WHAT THE TASK REQUIRES ::
Reproduce every line of the material below word for word, with no changes.

(Records excerpted from a collection)
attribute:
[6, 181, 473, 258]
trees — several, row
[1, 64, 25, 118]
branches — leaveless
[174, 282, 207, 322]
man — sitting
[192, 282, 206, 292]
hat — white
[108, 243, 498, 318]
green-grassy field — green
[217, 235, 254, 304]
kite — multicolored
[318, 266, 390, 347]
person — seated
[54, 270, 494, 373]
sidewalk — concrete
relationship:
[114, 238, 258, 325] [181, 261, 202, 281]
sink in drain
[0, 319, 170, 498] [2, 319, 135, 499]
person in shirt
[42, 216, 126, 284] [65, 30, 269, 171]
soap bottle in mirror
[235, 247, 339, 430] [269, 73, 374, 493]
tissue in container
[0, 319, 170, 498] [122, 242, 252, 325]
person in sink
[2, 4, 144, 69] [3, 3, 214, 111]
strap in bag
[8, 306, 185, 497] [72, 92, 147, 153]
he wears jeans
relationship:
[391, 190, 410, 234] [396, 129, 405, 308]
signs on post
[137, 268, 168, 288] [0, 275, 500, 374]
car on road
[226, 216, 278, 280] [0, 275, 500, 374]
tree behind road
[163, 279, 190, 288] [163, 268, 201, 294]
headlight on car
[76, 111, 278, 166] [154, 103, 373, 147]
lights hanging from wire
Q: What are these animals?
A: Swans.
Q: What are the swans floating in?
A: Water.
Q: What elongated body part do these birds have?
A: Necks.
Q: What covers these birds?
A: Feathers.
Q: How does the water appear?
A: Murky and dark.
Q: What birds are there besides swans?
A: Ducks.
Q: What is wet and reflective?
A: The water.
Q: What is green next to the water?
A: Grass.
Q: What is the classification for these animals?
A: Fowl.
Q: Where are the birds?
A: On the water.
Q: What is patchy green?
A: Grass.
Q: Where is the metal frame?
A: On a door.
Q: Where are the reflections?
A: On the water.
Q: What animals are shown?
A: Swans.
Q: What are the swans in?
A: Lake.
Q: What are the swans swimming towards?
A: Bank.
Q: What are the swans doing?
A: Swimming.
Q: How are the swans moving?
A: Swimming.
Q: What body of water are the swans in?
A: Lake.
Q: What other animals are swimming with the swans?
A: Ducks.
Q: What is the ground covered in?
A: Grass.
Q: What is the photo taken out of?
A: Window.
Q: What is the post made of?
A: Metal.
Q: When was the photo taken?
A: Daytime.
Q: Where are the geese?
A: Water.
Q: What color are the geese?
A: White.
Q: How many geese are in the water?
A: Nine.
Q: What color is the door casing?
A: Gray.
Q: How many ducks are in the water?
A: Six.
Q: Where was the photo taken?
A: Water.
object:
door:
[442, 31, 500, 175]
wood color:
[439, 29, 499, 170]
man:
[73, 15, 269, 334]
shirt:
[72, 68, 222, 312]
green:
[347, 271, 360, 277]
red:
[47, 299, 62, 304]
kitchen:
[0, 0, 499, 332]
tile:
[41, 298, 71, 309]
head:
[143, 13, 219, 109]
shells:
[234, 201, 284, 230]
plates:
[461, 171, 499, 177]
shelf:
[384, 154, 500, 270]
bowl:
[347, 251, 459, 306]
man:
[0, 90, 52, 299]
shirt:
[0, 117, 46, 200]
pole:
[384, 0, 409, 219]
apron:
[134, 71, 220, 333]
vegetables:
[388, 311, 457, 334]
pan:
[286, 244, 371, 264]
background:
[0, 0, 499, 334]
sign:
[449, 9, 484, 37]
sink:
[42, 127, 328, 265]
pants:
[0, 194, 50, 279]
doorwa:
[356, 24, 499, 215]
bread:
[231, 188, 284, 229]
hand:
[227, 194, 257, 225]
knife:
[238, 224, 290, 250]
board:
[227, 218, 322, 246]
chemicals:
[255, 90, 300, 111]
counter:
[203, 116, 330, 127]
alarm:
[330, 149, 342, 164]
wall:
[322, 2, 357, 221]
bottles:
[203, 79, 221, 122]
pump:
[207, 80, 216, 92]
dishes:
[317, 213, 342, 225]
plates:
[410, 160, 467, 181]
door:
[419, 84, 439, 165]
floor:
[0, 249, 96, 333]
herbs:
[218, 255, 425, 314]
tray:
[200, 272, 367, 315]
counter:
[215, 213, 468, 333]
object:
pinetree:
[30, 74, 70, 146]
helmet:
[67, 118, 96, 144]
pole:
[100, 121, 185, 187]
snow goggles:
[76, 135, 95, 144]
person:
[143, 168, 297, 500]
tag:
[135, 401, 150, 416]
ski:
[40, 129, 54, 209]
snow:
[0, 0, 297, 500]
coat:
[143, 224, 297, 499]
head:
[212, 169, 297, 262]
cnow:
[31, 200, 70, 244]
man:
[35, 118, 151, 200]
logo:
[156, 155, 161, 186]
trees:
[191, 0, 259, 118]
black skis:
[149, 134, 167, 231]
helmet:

OUTPUT OF THE EXERCISE ::
attribute:
[6, 181, 473, 258]
trees — several, row
[1, 64, 25, 118]
branches — leaveless
[174, 282, 207, 322]
man — sitting
[192, 282, 206, 292]
hat — white
[108, 243, 498, 318]
green-grassy field — green
[217, 235, 254, 304]
kite — multicolored
[318, 266, 390, 347]
person — seated
[54, 270, 494, 373]
sidewalk — concrete
relationship:
[114, 238, 258, 325] [181, 261, 202, 281]
sink in drain
[0, 319, 170, 498] [2, 319, 135, 499]
person in shirt
[42, 216, 126, 284] [65, 30, 269, 171]
soap bottle in mirror
[235, 247, 339, 430] [269, 73, 374, 493]
tissue in container
[0, 319, 170, 498] [122, 242, 252, 325]
person in sink
[2, 4, 144, 69] [3, 3, 214, 111]
strap in bag
[8, 306, 185, 497] [72, 92, 147, 153]
he wears jeans
relationship:
[391, 190, 410, 234] [396, 129, 405, 308]
signs on post
[137, 268, 168, 288] [0, 275, 500, 374]
car on road
[226, 216, 278, 280] [0, 275, 500, 374]
tree behind road
[163, 279, 190, 288] [163, 268, 201, 294]
headlight on car
[76, 111, 278, 166] [154, 103, 373, 147]
lights hanging from wire
Q: What are these animals?
A: Swans.
Q: What are the swans floating in?
A: Water.
Q: What elongated body part do these birds have?
A: Necks.
Q: What covers these birds?
A: Feathers.
Q: How does the water appear?
A: Murky and dark.
Q: What birds are there besides swans?
A: Ducks.
Q: What is wet and reflective?
A: The water.
Q: What is green next to the water?
A: Grass.
Q: What is the classification for these animals?
A: Fowl.
Q: Where are the birds?
A: On the water.
Q: What is patchy green?
A: Grass.
Q: Where is the metal frame?
A: On a door.
Q: Where are the reflections?
A: On the water.
Q: What animals are shown?
A: Swans.
Q: What are the swans in?
A: Lake.
Q: What are the swans swimming towards?
A: Bank.
Q: What are the swans doing?
A: Swimming.
Q: How are the swans moving?
A: Swimming.
Q: What body of water are the swans in?
A: Lake.
Q: What other animals are swimming with the swans?
A: Ducks.
Q: What is the ground covered in?
A: Grass.
Q: What is the photo taken out of?
A: Window.
Q: What is the post made of?
A: Metal.
Q: When was the photo taken?
A: Daytime.
Q: Where are the geese?
A: Water.
Q: What color are the geese?
A: White.
Q: How many geese are in the water?
A: Nine.
Q: What color is the door casing?
A: Gray.
Q: How many ducks are in the water?
A: Six.
Q: Where was the photo taken?
A: Water.
object:
door:
[442, 31, 500, 175]
wood color:
[439, 29, 499, 170]
man:
[73, 15, 269, 334]
shirt:
[72, 68, 222, 312]
green:
[347, 271, 360, 277]
red:
[47, 299, 62, 304]
kitchen:
[0, 0, 499, 332]
tile:
[41, 298, 71, 309]
head:
[143, 13, 219, 109]
shells:
[234, 201, 284, 230]
plates:
[461, 171, 499, 177]
shelf:
[384, 154, 500, 270]
bowl:
[347, 251, 459, 306]
man:
[0, 90, 52, 299]
shirt:
[0, 117, 46, 200]
pole:
[384, 0, 409, 219]
apron:
[134, 71, 220, 333]
vegetables:
[388, 311, 457, 334]
pan:
[286, 244, 371, 264]
background:
[0, 0, 499, 334]
sign:
[449, 9, 484, 37]
sink:
[42, 127, 328, 265]
pants:
[0, 194, 50, 279]
doorwa:
[356, 24, 499, 215]
bread:
[231, 188, 284, 229]
hand:
[227, 194, 257, 225]
knife:
[238, 224, 290, 250]
board:
[227, 218, 322, 246]
chemicals:
[255, 90, 300, 111]
counter:
[203, 116, 330, 127]
alarm:
[330, 149, 342, 164]
wall:
[322, 2, 357, 221]
bottles:
[203, 79, 221, 122]
pump:
[207, 80, 216, 92]
dishes:
[317, 213, 342, 225]
plates:
[410, 160, 467, 181]
door:
[419, 84, 439, 165]
floor:
[0, 249, 96, 333]
herbs:
[218, 255, 425, 314]
tray:
[200, 272, 367, 315]
counter:
[215, 213, 468, 333]
object:
pinetree:
[30, 74, 70, 146]
helmet:
[67, 118, 96, 144]
pole:
[100, 121, 185, 187]
snow goggles:
[76, 135, 95, 144]
person:
[143, 168, 297, 500]
tag:
[135, 401, 150, 416]
ski:
[40, 129, 54, 209]
snow:
[0, 0, 297, 500]
coat:
[143, 224, 297, 499]
head:
[212, 169, 297, 262]
cnow:
[31, 200, 70, 244]
man:
[35, 118, 151, 200]
logo:
[156, 155, 161, 186]
trees:
[191, 0, 259, 118]
black skis:
[149, 134, 167, 231]
helmet:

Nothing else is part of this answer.